Thank you for the tips, but i checked almost everything you said (except “hitting the watchdog timer can trigger an ULF”, i really don’t know what it is). I made also some changes :

the first condition in the device code becomes :

/*************************************************************************

#define threads_per_block 512

#define blocks_per_grid_row 512

// kernel

global void radon_vrs3( float* img_In, float* radonResults, int* index, int N, int M )

{

    // Declare rows of the matrix to be in shared mamory for speed

    __shared__ float sum[threads_per_block];

// Calculate which element this thread reads from memory

    //int index =  M * blockIdx.x + threadIdx.x; for radon_vrs2

    int idx1 =  M * blockIdx.x + threadIdx.x;

    int idx = index[idx1];

sum[threadIdx.x] = img_In[idx];

    __syncthreads();

/***************************************************************************************************

and the problem is coming from this instruction : sum[threadIdx.x] = img_In[idx];

If I replace idx here by idx1, everything goes well, even the results of the radon transform are correct. Is it because of the values in the index vector ?? for example at theta = 0, the indexes that must be read from the Image(512x512) are from 130560 to 131071 (which is in total 512 values to be read and summed).

I checked this up, no problem with this …

try to debug your code and check what is going in program.

what are your kernel launch arguments?

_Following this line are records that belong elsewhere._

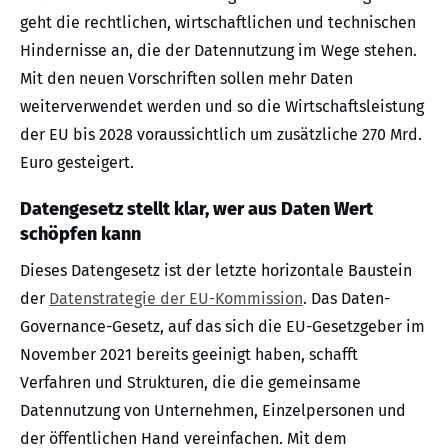
geht die rechtlichen, wirtschaftlichen und technischen
Hindernisse an, die der Datennutzung im Wege stehen.
Mit den neuen Vorschriften sollen mehr Daten
weiterverwendet werden und so die Wirtschaftsleistung
der EU bis 2028 voraussichtlich um zusätzliche 270 Mrd.
Euro gesteigert.
Datengesetz stellt klar, wer aus Daten Wert
schöpfen kann
Dieses Datengesetz ist der letzte horizontale Baustein
der
Datenstrategie der EU-Kommission
. Das Daten-
Governance-Gesetz, auf das sich die EU-Gesetzgeber im
November 2021 bereits geeinigt haben, schafft
Verfahren und Strukturen, die die gemeinsame
Datennutzung von Unternehmen, Einzelpersonen und
der öffentlichen Hand vereinfachen. Mit dem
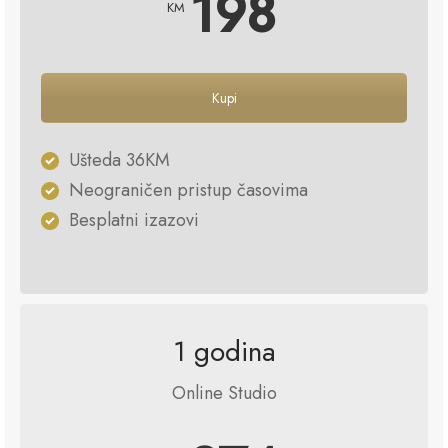
198
KM
Kupi
Ušteda 36KM
Neograničen pristup časovima
Besplatni izazovi
1 godina
Online Studio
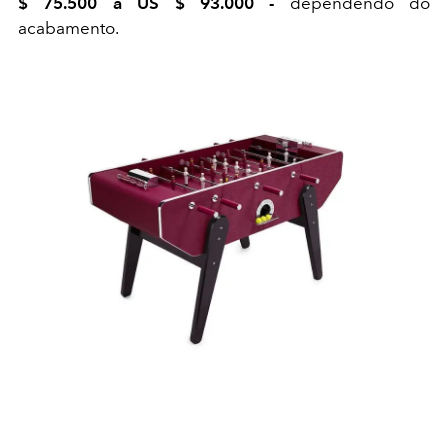
$ 75.500 a US $ 93.000 -
dependendo do
acabamento.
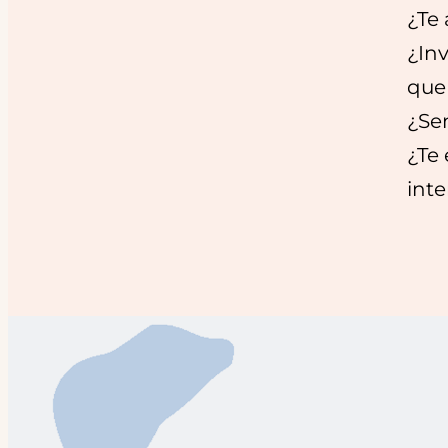
¿Te
¿In
que
¿Sen
¿Te 
inte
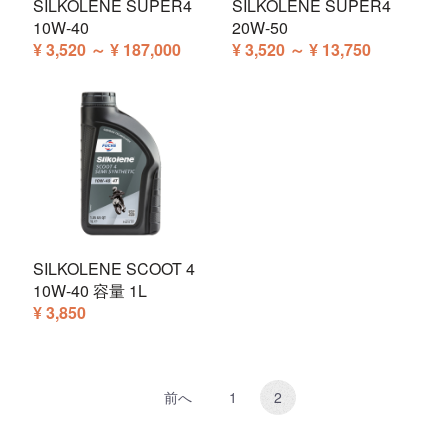
SILKOLENE SUPER4
SILKOLENE SUPER4
10W-40
20W-50
¥ 3,520 ～ ¥ 187,000
¥ 3,520 ～ ¥ 13,750
SILKOLENE SCOOT 4
10W-40 容量 1L
¥ 3,850
前へ
1
2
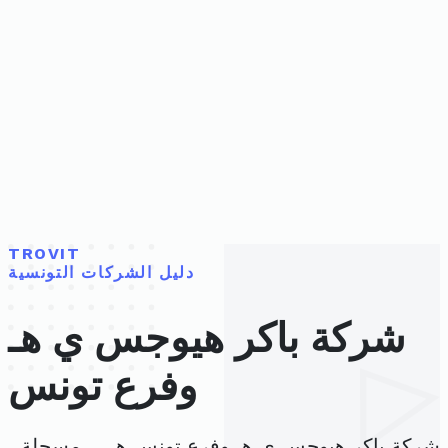
TROVIT
دليل الشركات التونسية
شركة باكر هيوجس ي هـ
وفرع تونس
شركة باكر هيوجس ي هـ وفرع تونس هي ، مسجلة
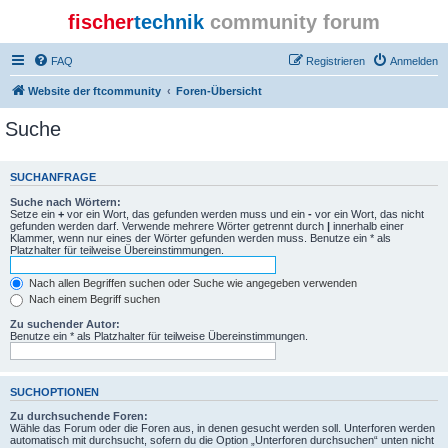
fischer
technik
community forum
FAQ
Registrieren
Anmelden
Website der ftcommunity
Foren-Übersicht
Suche
SUCHANFRAGE
Suche nach Wörtern:
Setze ein
+
vor ein Wort, das gefunden werden muss und ein
-
vor ein Wort, das nicht
gefunden werden darf. Verwende mehrere Wörter getrennt durch
|
innerhalb einer
Klammer, wenn nur eines der Wörter gefunden werden muss. Benutze ein * als
Platzhalter für teilweise Übereinstimmungen.
Nach allen Begriffen suchen oder Suche wie angegeben verwenden
Nach einem Begriff suchen
Zu suchender Autor:
Benutze ein * als Platzhalter für teilweise Übereinstimmungen.
SUCHOPTIONEN
Zu durchsuchende Foren:
Wähle das Forum oder die Foren aus, in denen gesucht werden soll. Unterforen werden
automatisch mit durchsucht, sofern du die Option „Unterforen durchsuchen“ unten nicht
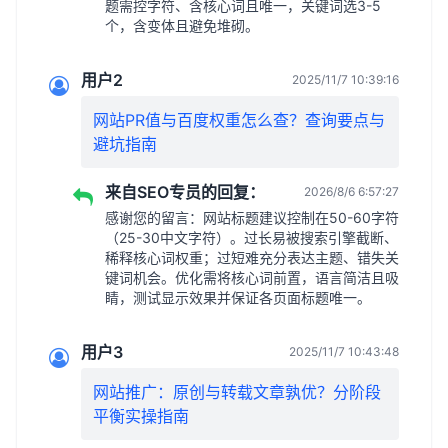
题需控字符、含核心词且唯一，关键词选3-5
个，含变体且避免堆砌。
用户2
2025/11/7 10:39:16
网站PR值与百度权重怎么查？查询要点与
避坑指南
来自SEO专员的回复：
2026/8/6 6:57:27
感谢您的留言：网站标题建议控制在50-60字符
（25-30中文字符）。过长易被搜索引擎截断、
稀释核心词权重；过短难充分表达主题、错失关
键词机会。优化需将核心词前置，语言简洁且吸
睛，测试显示效果并保证各页面标题唯一。
用户3
2025/11/7 10:43:48
网站推广：原创与转载文章孰优？分阶段
平衡实操指南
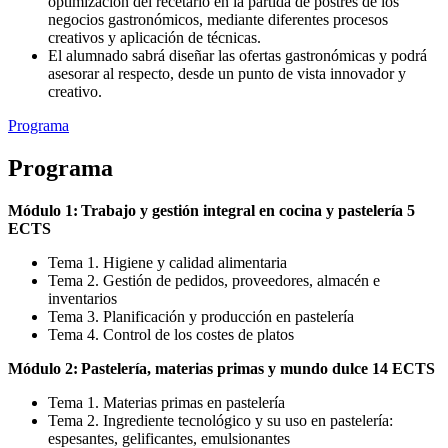
optimización del recetario en la partida de postres de los
negocios gastronómicos, mediante diferentes procesos
creativos y aplicación de técnicas.
El alumnado sabrá diseñar las ofertas gastronómicas y podrá
asesorar al respecto, desde un punto de vista innovador y
creativo.
Programa
Programa
Módulo 1: Trabajo y gestión integral en cocina y pastelería 5
ECTS
Tema 1. Higiene y calidad alimentaria
Tema 2. Gestión de pedidos, proveedores, almacén e
inventarios
Tema 3. Planificación y producción en pastelería
Tema 4. Control de los costes de platos
Módulo 2: Pastelería, materias primas y mundo dulce 14 ECTS
Tema 1. Materias primas en pastelería
Tema 2. Ingrediente tecnológico y su uso en pastelería:
espesantes, gelificantes, emulsionantes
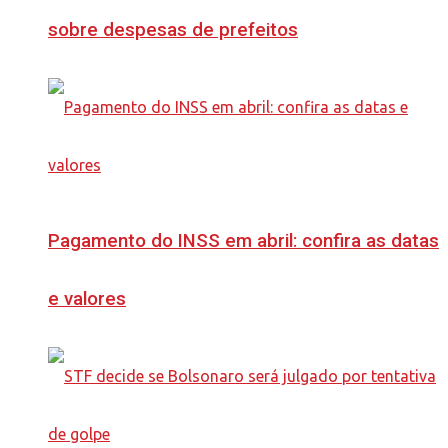
sobre despesas de prefeitos
Pagamento do INSS em abril: confira as datas
e valores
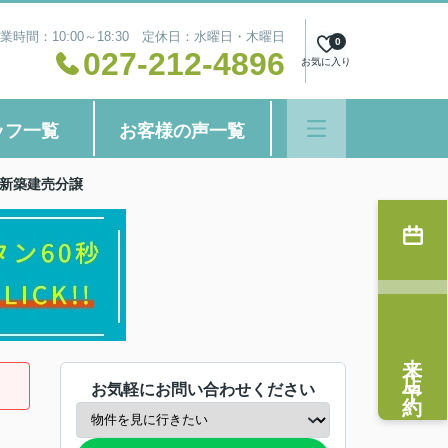
業時間：10:00～18:30 定休日：水曜日・木曜日
0
027-212-4896
お気に入り
ッフ一覧
お客様の声一覧
 新築建売分譲
来店予約
お気軽にお問い合わせください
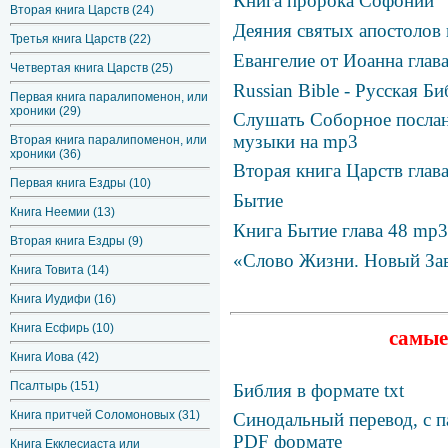
Книга пророка Софонии
Вторая книга Царств (24)
Деяния святых апостолов 
Третья книга Царств (22)
Евангелие от Иоанна глав
Четвертая книга Царств (25)
Russian Bible - Русская Б
Первая книга паралипоменон, или
хроники (29)
Слушать Соборное послан
музыки на mp3
Вторая книга паралипоменон, или
хроники (36)
Вторая книга Царств глав
Первая книга Ездры (10)
Бытие
Книга Неемии (13)
Книга Бытие глава 48 mp3
Вторая книга Ездры (9)
«Слово Жизни. Новый Зав
Книга Товита (14)
Книга Иудифи (16)
Книга Есфирь (10)
самые
Книга Иова (42)
Псалтырь (151)
Библия в формате txt
Книга притчей Соломоновых (31)
Синодальный перевод, с п
PDF формате
Книга Екклесиаста или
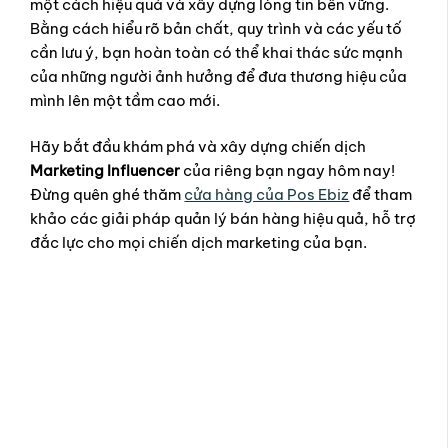
một cách hiệu quả và xây dựng lòng tin bền vững.
Bằng cách hiểu rõ bản chất, quy trình và các yếu tố
cần lưu ý, bạn hoàn toàn có thể khai thác sức mạnh
của những người ảnh hưởng để đưa thương hiệu của
mình lên một tầm cao mới.
Hãy bắt đầu khám phá và xây dựng chiến dịch
Marketing Influencer
của riêng bạn ngay hôm nay!
Đừng quên ghé thăm
cửa hàng của Pos Ebiz
để tham
khảo các giải pháp quản lý bán hàng hiệu quả, hỗ trợ
đắc lực cho mọi chiến dịch marketing của bạn.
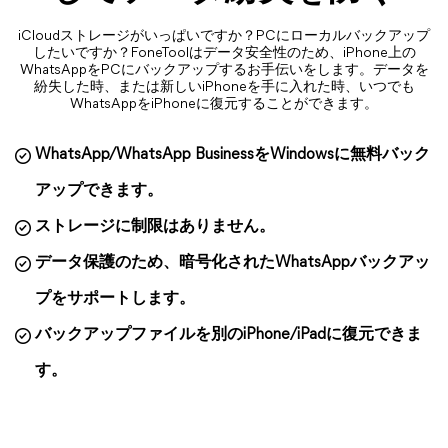
iCloudストレージがいっぱいですか？PCにローカルバックアップ
したいですか？FoneToolはデータ安全性のため、iPhone上の
WhatsAppをPCにバックアップするお手伝いをします。データを
紛失した時、または新しいiPhoneを手に入れた時、いつでも
WhatsAppをiPhoneに復元することができます。
WhatsApp/WhatsApp BusinessをWindowsに無料バック
アップできます。
ストレージに制限はありません。
データ保護のため、暗号化されたWhatsAppバックアッ
プをサポートします。
バックアップファイルを別のiPhone/iPadに復元できま
す。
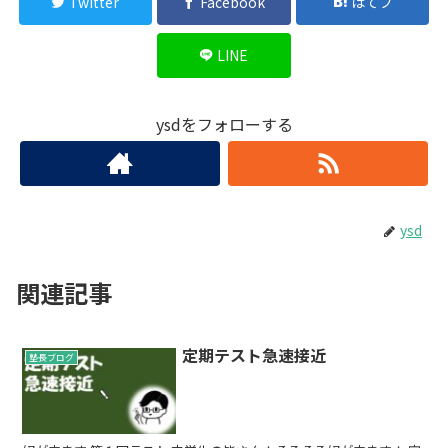
Twitter
Facebook
はてブ
LINE
ysdをフォローする
ysd
関連記事
定期テスト急速接近
塾長ブログ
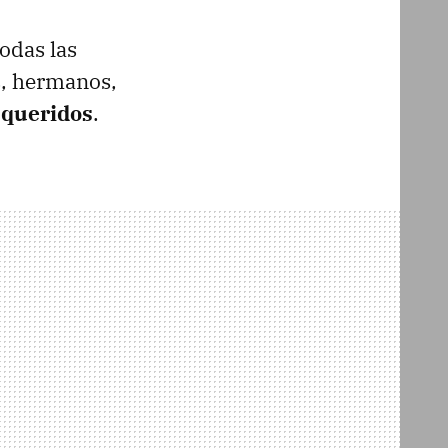
odas las
s, hermanos,
 queridos
.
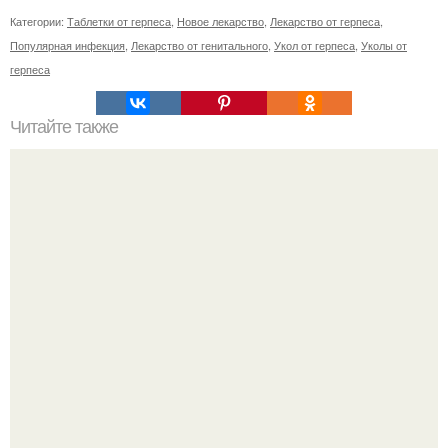
Категории:
Таблетки от герпеса
,
Новое лекарство
,
Лекарство от герпеса
,
Популярная инфекция
,
Лекарство от генитального
,
Укол от герпеса
,
Уколы от
герпеса
Читайте также
BBC. В поисках сознания.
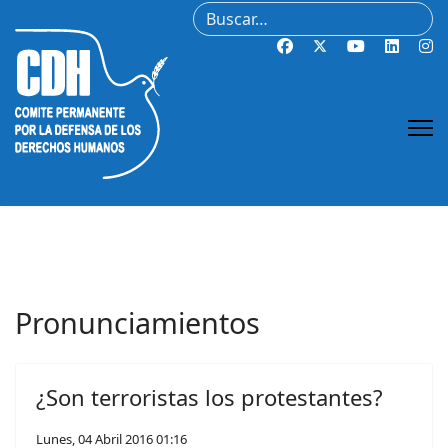
Buscar
Pronunciamientos
¿Son terroristas los protestantes?
Lunes, 04 Abril 2016 01:16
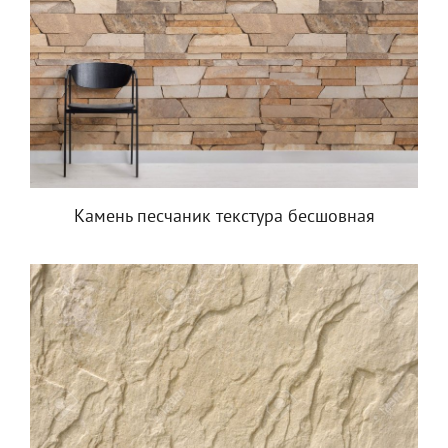
Камень песчаник текстура бесшовная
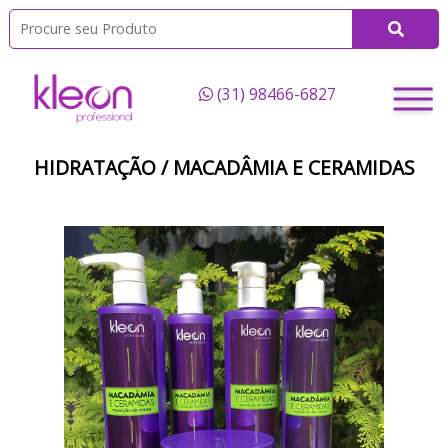
(31) 98466-6827
HIDRATAÇÃO / MACADÂMIA E CERAMIDAS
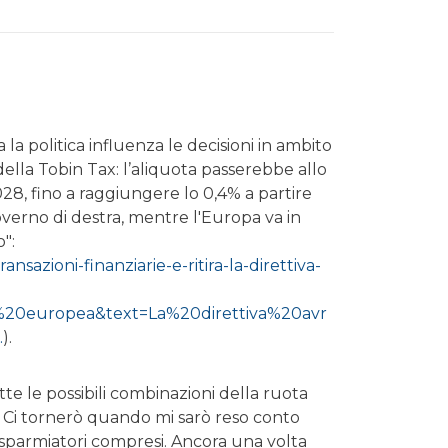
 la politica influenza le decisioni in ambito
della Tobin Tax: l’aliquota passerebbe allo
028, fino a raggiungere lo 0,4% a partire
verno di destra, mentre l'Europa va in
":
ansazioni-finanziarie-e-ritira-la-direttiva-
20europea&text=La%20direttiva%20avr
.
).
e le possibili combinazioni della ruota
a. Ci tornerò quando mi sarò reso conto
 risparmiatori compresi. Ancora una volta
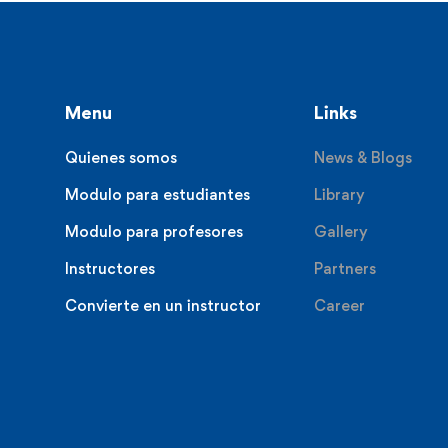
Menu
Links
Quienes somos
News & Blogs
Modulo para estudiantes
Library
Modulo para profesores
Gallery
Instructores
Partners
Convierte en un instructor
Career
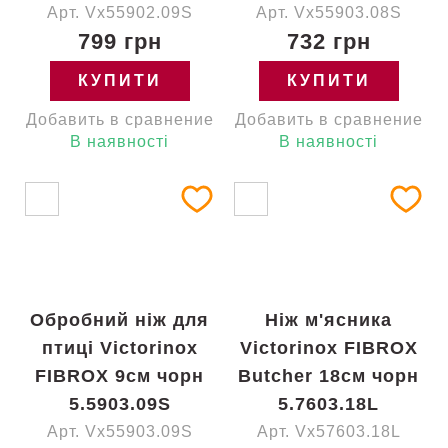
Арт. Vx55902.09S
Арт. Vx55903.08S
799 грн
732 грн
КУПИТИ
КУПИТИ
Добавить в сравнение
Добавить в сравнение
В наявності
В наявності
Обробний ніж для
Ніж м'ясника
птиці Victorinox
Victorinox FIBROX
FIBROX 9см чорн
Butcher 18см чорн
5.5903.09S
5.7603.18L
Арт. Vx55903.09S
Арт. Vx57603.18L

If you are launching with more than 256 threads, you’ll exceed your hardcoded shared memory array size and get the kernel crash.

these are the kernel arguments :

/*****************************************************************************

#define threads_per_block 512

#define blocks_per_grid_row 512

int dataAmount = threads_per_block * blocks_per_grid_row;

    int blockGridWidth = blocks_per_grid_row; //

    int blockGridHeight = (dataAmount / threads_per_block) / blockGridWidth; //

    dim3 blockGridRows( blockGridWidth, blockGridHeight );//

    dim3 threadBlockRows(threads_per_block , 1);//

    CUT_SAFE_CALL( cutStartTimer(hTimer) );

    radon_vrs3<<<blockGridRows, threadBlockRows>>>(d_A, d_S, index, N, M);

/*********************************************************************

and the changes I’ve just included in the Kernel :

/**********************************************************************

global void radon_vrs3( float* img_In, float* radonResults, int* index, int N, int M )

{

    // Declare rows of the matrix to be in shared mamory for speed

    __shared__ float sum[threads_per_block];

// Calculate which element this thread reads from memory

    //int index =  M * blockIdx.x + threadIdx.x; for radon_vrs2

    int idx1 =  M * blockIdx.x + threadIdx.x;

    int idx = index[idx1];

sum[threadIdx.x] = img_In[idx];

    __syncthreads();

    int nTotalThreads = blockDim.x; // Total number of active threads

    while (nTotalThreads > 1)

    {

            int halfPoint = (nTotalThreads >> 1); // divide by two

            // Only the first half of threads will be active.

            if (threadIdx.x < halfPoint)

                    sum[threadIdx.x] += sum[threadIdx.x + halfPoint];

            __syncthreads();

nTotalThreads = (nTotalThreads >> 1); // divide by two.

    }

    // At this time, each thread(0) has a sum of a row

    // It's time for each thread(0) to write it's final result.

    if (threadIdx.x == 0)

            radonResults[blockIdx.x]=sum[0];

}

/******************************************************************************************

The problem is in this instruction : sum[threadIdx.x] = img_In[idx];

if i replace idx here with idx1, everything goes well, but these are not the index desired.

So you need to check value of idx and bounds of index array.

Try running your program through cuda-memcheck to capture the out of bounds errors, give you function address, and memory address. If you compile with debugging symbol support it’ll likely give you source info too.

I wouldn’t recommend the last part. Compiling with debugging for the device will spill shared memory to local memory. If the out of bounds access is in the shared buffer, cuda-memcheck won’t detect it when compiled with debugging on.

Hey could you provide the algorithm used to build the radon transform?